WACZ: Web Archive Collection Zipped. A file that conforms to this specification which is used to package up WARC data and metadata into a [[ZIP]] file for distribution and replay on the web
WARC: A file containing concatenated representations of web resources conforming to the [[WARC]] specification.
Web Archive: A collection of files that preserve representations of web resources in the WARC format. A web archive may also include derivative files such as CDX indexes for accessing records within the archive.

## Introduction Crawl Index JSON or CDXJ provides a standardized way of representing an index to one or more WARC files. It allows applications to quickly locate a given page in a set of archived web content, as well as metadata associated with that page. A reference implementation can be found in the [cdxj-indexer](https://github.com/webrecorder/cdxj-indexer) project. CDXJ's name and semantics partly derive from an earlier index format developed as part of the Internet Archive's Wayback Machine, where CDX may have been an acronym for Crawl (or Capture) inDeX. The CDXJ format used in WACZ was mostly drawn from an earlier implementation in the Webrecorder application [[WEBRECORDER-CDX]]. A CDXJ file is a sorted, line oriented plain-text file (optionally GZIP compressed) where each line represents information about a single capture in a web archive collection. Each line MUST have three components that are separated by single spaces (0x20): 1. a Searchable URL 2. an Integer Timestamp 3. a JSON Block

## Searchable URL The Searchable URL is a normalized form of the archived URL that allows a CDXJ file to be sorted and efficiently scanned using a binary search algorithm. The Searchable URL is sometimes referred to as Sort-friendly URI Reordering Transform (SURT). The steps for creating a Searchable URL from a URL are: 1. lowercasing the URL 2. removing the protocol portion (HTTP or HTTPS) 3. replacing the host name portion of the URL with a reversed, comma separated equivalent: `www.example.org becomes `org,example,www` 4. adding a `)` separator 5. adding the remaining portion of the URL (path and query) For example the URL ```https://www.example.org/index.html``` would be represented as this Searchable URL ```org,example,www)/index.html```

## Integer Timestamp The Integer Timestamp is an integer representation of the date and time (UTC) when the web archive snapshot was created. It is composed of: - 4 digit year (e.g. 2022) - 2 digit month (e.g. 02) - 2 digit day (e.g. 05) - 2 digit hour in 24 hour format (e.g. 23) - 2 digit minute (e.g. 13) - 2 digit second (e.g. 59) - 3 digit milliseconds MAY be included (e.g. 032) This example date would get serialized as the Integer Timestamp `20220205231359032`.

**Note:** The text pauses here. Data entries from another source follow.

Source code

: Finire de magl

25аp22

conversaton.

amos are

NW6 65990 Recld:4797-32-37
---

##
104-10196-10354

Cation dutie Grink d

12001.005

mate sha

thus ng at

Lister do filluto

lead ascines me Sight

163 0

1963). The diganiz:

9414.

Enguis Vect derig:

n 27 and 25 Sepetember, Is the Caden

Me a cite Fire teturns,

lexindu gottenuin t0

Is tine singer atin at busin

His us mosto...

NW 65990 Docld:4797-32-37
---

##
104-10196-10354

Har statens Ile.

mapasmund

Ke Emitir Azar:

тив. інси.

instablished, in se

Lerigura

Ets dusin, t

## JSON Block The JSON Block contains a serialized [[JSON]] object with newlines escaped so that it fits completely on one line. The object MUST contain the following properties: - url: The URL that was archived - digest: A cryptographic hash for the HTTP response payload - mime: The media type for the response payload - filename: the WARC file where the WARC record is located - offset: the byte offset for the WARC record - length: the length in bytes of the WARC record - status: the HTTP status code for the HTTP response

## Sorting The lines in a CDXJ file MUST be sorted to allow a given URL (and timestamp) to be looked up efficiently using a simple binary search. The sorting should be done based on the native byte values of the characters. This is equivalent to using the GNU sort with the collation settings `LC_ALL=C`.

## Example The following is an example of a complete line from a CDXJ file: ``` org,example)/index.html 20220106150849300 {"url":"https://example.org/index.html","digest":"sha-256:a8c5ac6f47aa34c5c5183daedc6ebbc7ca1e53fd2ec7db5e98d71bffb163b2ce","mime":"image/png","offset":283,"length":2269,"recordDigest":"sha256:e520b333999144ff38f593f6d76f5333d24895701953b2ea0507ed041d20ca2c","status":200,"filename":"data.warc.gz"} ``` A typical CDXJ file will contain many such lines.